As worms age, the peristaltic movements in their intestines decrease, and they eventually become constipated while the bacteria proliferates in the gut.[20] Induction assays were carried out on 7 day old adult worms as they became colonized by the fast-growing EcN. Initially, plain NGM plates were prepared and seeded with the overnight culture of the relevant strain. These were then incubated at 37 °C overnight. Approximately 50 sterile nematode eggs (gained from the egg prep mentioned above) were added to these seeded plates and incubated at 20 °C for 2 days. Around 30 nematodes were then collected at random and transferred to EcN–NGM plates supplemented with the same strain, supplemented with FUdR to prevent egg maturation (as detailed above). These were then incubated for a further 5 days (to a total of 7 days) to allow for full colonization of the majority of nematodes.
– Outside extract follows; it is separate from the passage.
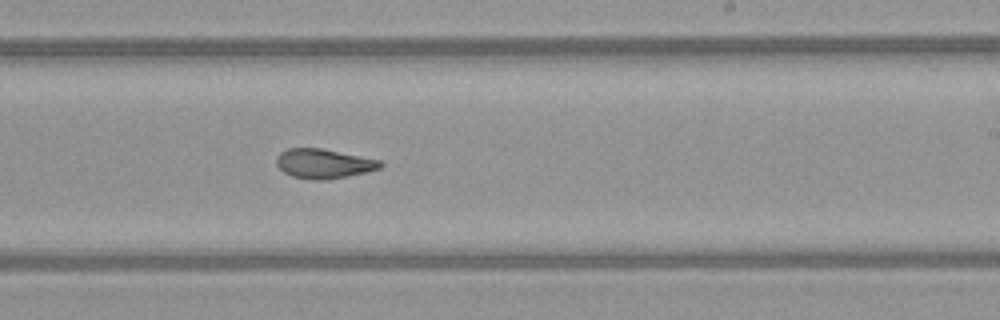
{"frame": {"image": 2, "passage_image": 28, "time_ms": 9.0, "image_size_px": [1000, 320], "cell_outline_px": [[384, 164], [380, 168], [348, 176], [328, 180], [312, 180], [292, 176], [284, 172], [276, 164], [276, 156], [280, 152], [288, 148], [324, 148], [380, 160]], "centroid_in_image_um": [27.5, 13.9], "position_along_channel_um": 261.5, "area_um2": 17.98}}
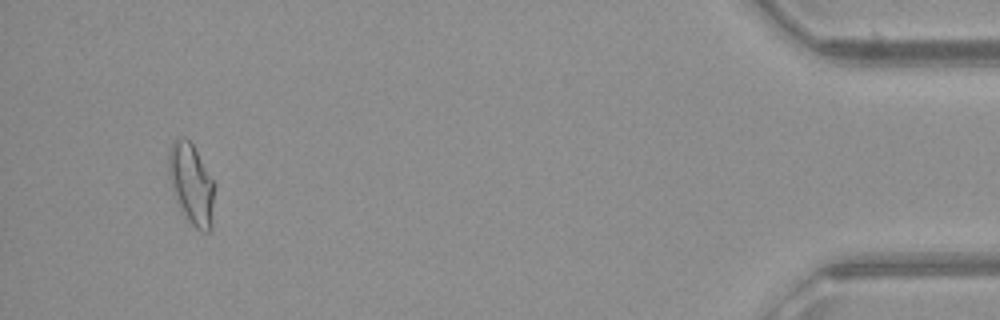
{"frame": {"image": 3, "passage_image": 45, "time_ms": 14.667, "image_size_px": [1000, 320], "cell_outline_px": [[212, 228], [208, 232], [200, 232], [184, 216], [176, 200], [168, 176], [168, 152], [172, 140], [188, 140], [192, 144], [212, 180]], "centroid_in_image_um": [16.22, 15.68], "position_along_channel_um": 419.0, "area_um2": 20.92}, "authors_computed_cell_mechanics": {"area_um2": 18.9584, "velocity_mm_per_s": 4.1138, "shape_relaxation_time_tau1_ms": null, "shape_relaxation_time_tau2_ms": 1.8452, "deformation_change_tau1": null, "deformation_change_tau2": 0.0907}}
It should be noted that antibiotics were not used in the EcN–NGM plates; instead, it was assumed that the majority of the EcN bacteria would retain the dual plasmid system over this 7 day period. Approximately 25 worms were then picked from the respective EcN–NGM plates and transferred to either an unseeded plain NGM agar plate or an unseeded NGM agar plate containing the relevant IPTG concentration. Plates were then stored at 20 °C for the duration of the assay. After induction, worms from either the control NGM plate or the assay plate were anaesthetized for imaging with 0.2% levamisole.

C. elegans Imaging

Anaesthetized worms were imaged with a Zeiss Axio Scope using GFP (excitation: 470 nm; emission: 525 nm) and mCherry (excitation: 560 nm; emission: 630 nm) filters. All worms on the inducer plates were imaged after being transferred at random from the original colonization plates. Exposure times were set at 500 ms for each, and laser intensities were kept constant. Images were acquired using the Zen software and analyzed using the developed MATLAB pipeline. Further details of the materials and methods can be found in the Supporting Information.